How to Plan Balanced Meals
Coming up with shopping lists that include foods from all the food groups can seem like an endless process. To keep meal planning interesting and easy while providing balanced meals the whole family will enjoy, try asking yourself these questions:
- What season is it? In summer your family might tend to do more grilling and in winter more stews and casseroles.
- What do we have in the pantry? Try to keep the cupboards, refrigerator and freezer full of nutrient-rich foods.
Using these questions, come up with a few entree ideas for the week and create a shopping list to accommodate the menu and fill up the pantry.
Balanced meals include one food from each food group- Milk & Milk Products; Vegetables; Fruits; Grains and Meat & Beans. The new MyPlate icon is a good representation of a balanced meal because all five food groups are included. When planning a meal, try to include "five of five." Here are a few examples of how to do it:
- Spaghetti is a frequent menu item for many families. Spaghetti includes ground meat, vegetables (onion, mushrooms and marinara sauce) and grains (spaghetti).
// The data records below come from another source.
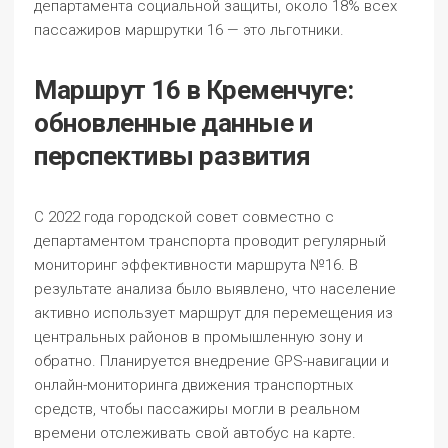
департамента социальной защиты, около 18% всех
пассажиров маршрутки 16 — это льготники.
Маршрут 16 в Кременчуге:
обновленные данные и
перспективы развития
С 2022 года городской совет совместно с
департаментом транспорта проводит регулярный
мониторинг эффективности маршрута №16. В
результате анализа было выявлено, что население
активно использует маршрут для перемещения из
центральных районов в промышленную зону и
обратно. Планируется внедрение GPS-навигации и
онлайн-мониторинга движения транспортных
средств, чтобы пассажиры могли в реальном
времени отслеживать свой автобус на карте.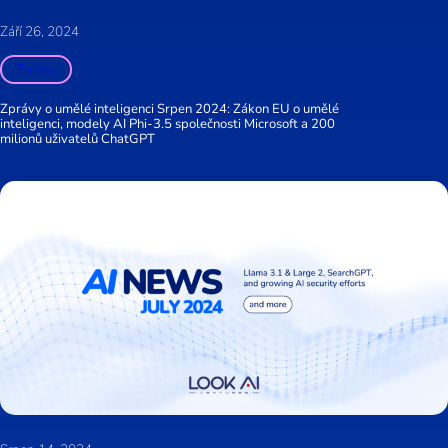
Září 26, 2024
Zprávy
Zprávy o umělé inteligenci Srpen 2024: Zákon EU o umělé
inteligenci, modely AI Phi-3.5 společnosti Microsoft a 200
milionů uživatelů ChatGPT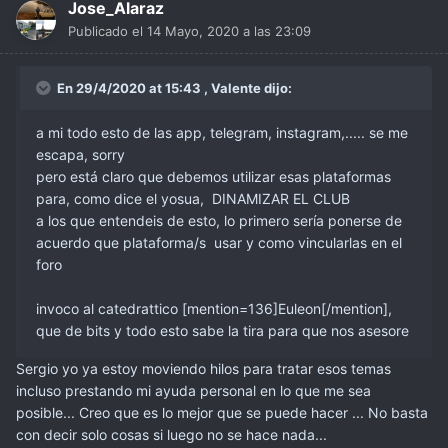
Jose_Alaraz
Publicado el
14 Mayo, 2020 a las 23:09
En 29/4/2020 at 15:43 ,
Valente
dijo:
a mi todo esto de las app, telegram, instagram,..... se me
escapa, sorry
pero está claro que debemos utilizar esas plataformas
para, como dice el yosua, DINAMIZAR EL CLUB
a los que entendeis de esto, lo primero sería ponerse de
acuerdo que plataforma/s usar y como vincularlas en el
foro
invoco al catedrattico [mention=136]Euleon[/mention],
que de bits y todo esto sabe la tira para que nos asesore
Sergio yo ya estoy moviendo hilos para tratar esos temas
incluso prestando mi ayuda personal en lo que me sea
posible... Creo que es lo mejor que se puede hacer ... No basta
con decir solo cosas si luego no se hace nada...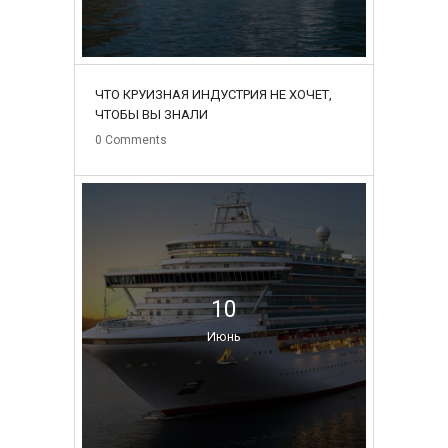
ЧТО КРУИЗНАЯ ИНДУСТРИЯ НЕ ХОЧЕТ,
ЧТОБЫ ВЫ ЗНАЛИ
0
Comments
10
Июнь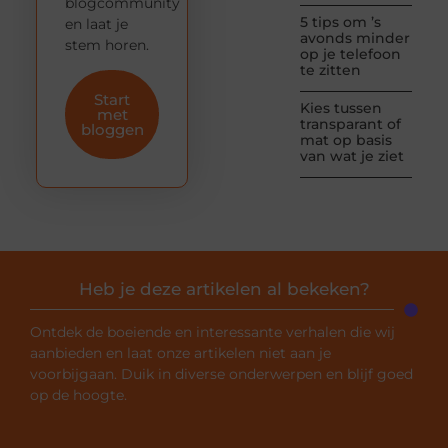
blogcommunity
5 tips om ’s
en laat je
avonds minder
stem horen.
op je telefoon
te zitten
Start
Kies tussen
met
transparant of
bloggen
mat op basis
van wat je ziet
Heb je deze artikelen al bekeken?
Ontdek de boeiende en interessante verhalen die wij
aanbieden en laat onze artikelen niet aan je
voorbijgaan. Duik in diverse onderwerpen en blijf goed
op de hoogte.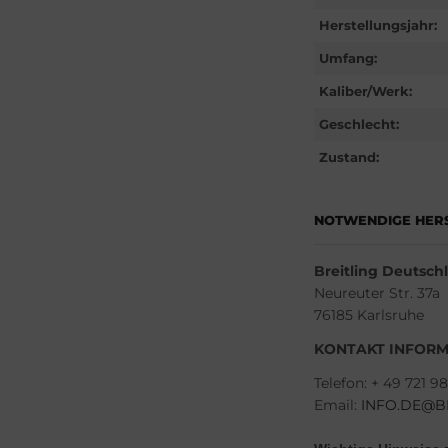
Herstellungsjahr:
Umfang:
Kaliber/Werk:
Geschlecht:
Zustand:
NOTWENDIGE HER
Breitling Deutsc
Neureuter Str. 37a
76185 Karlsruhe
KONTAKT INFORM
Telefon: + 49 721 9
Email:
INFO.DE@B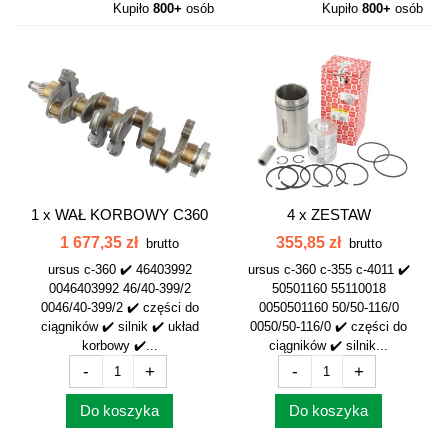
Kupiło
800+
osób
Kupiło
800+
osób
1 x
WAŁ KORBOWY C360
4 x
ZESTAW
OSTRÓDA...
NAPRAWCZY SILNIKA C-
1 677,35 zł
355,85 zł
brutto
brutto
360...
ursus c-360 ✔️ 46403992
ursus c-360 c-355 c-4011 ✔️
0046403992 46/40-399/2
50501160 55110018
0046/40-399/2 ✔️ części do
0050501160 50/50-116/0
ciągników ✔️ silnik ✔️ układ
0050/50-116/0 ✔️ części do
korbowy ✔️...
ciągników ✔️ silnik...
-
+
-
+
Do koszyka
Do koszyka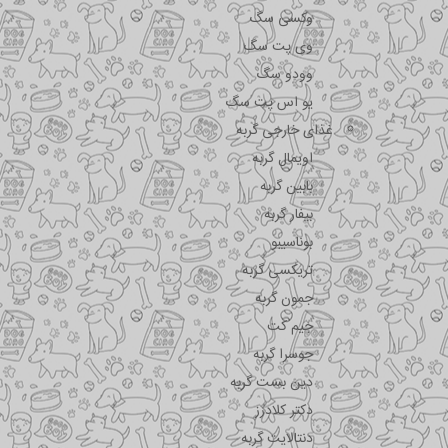
وکسی سگ
وی پت سگ
وودو سگ
یو اس پت سگ
غذای خارجی گربه
اویمال گربه
بابین گربه
بیفار گربه
بوناسیبو
تریکسی گربه
جمون گربه
جیم کت
جوسرا گربه
دین بست گربه
دکتر کلادرز
دنتالایت گربه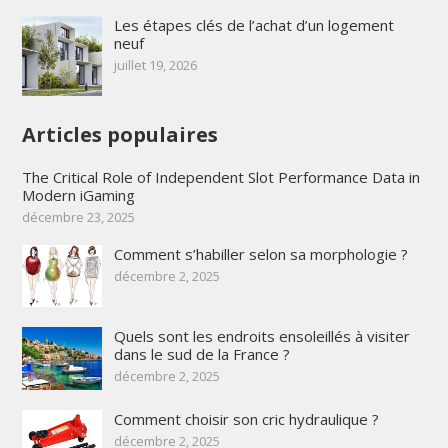
Les étapes clés de l’achat d’un logement
neuf
juillet 19, 2026
Articles populaires
The Critical Role of Independent Slot Performance Data in
Modern iGaming
décembre 23, 2025
Comment s’habiller selon sa morphologie ?
décembre 2, 2025
Quels sont les endroits ensoleillés à visiter
dans le sud de la France ?
décembre 2, 2025
Comment choisir son cric hydraulique ?
décembre 2, 2025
What food groups are missing? Milk and Fruit. Pour milk to drink and add a fruit salad (maybe even as dessert) for a balanced, nutrient-rich family meal.
- When the weather turns cold and the family meal menu includes Beef Stew with meat and vegetables, then balance the meal by serving dinner rolls (grains), sliced fruit (whatever is in season) and milk to drink.
- If you're serving oatmeal made with milk for breakfast, then consider adding yogurt and fruit to add flavor to the oatmeal, and maybe a hard cooked egg to boost the protein. Another option would be to add a scrambled egg with salsa.
- When deli sandwiches are on the menu for lunch, add cheese to the sandwich, a side of fruit and baby carrots.
By taking a balanced approach to planning meals you make sure your family is getting adequate nutrition. When options from every food group are available at every meal, then even picky eaters are likely to find something they will want to eat. As children get older, use the balanced meal approach to add more interest and variety to your healthy family meals. For example, try adding more vegetables into a casserole or adding fruit into a quesadilla or green salad.
Does every meal need to be perfectly balanced? Of course not. However, this rule of thumb for menu planning is a simple way to plan healthy family meals.
Check your cart while you are still in the grocery store. Do you have foods from all five food groups?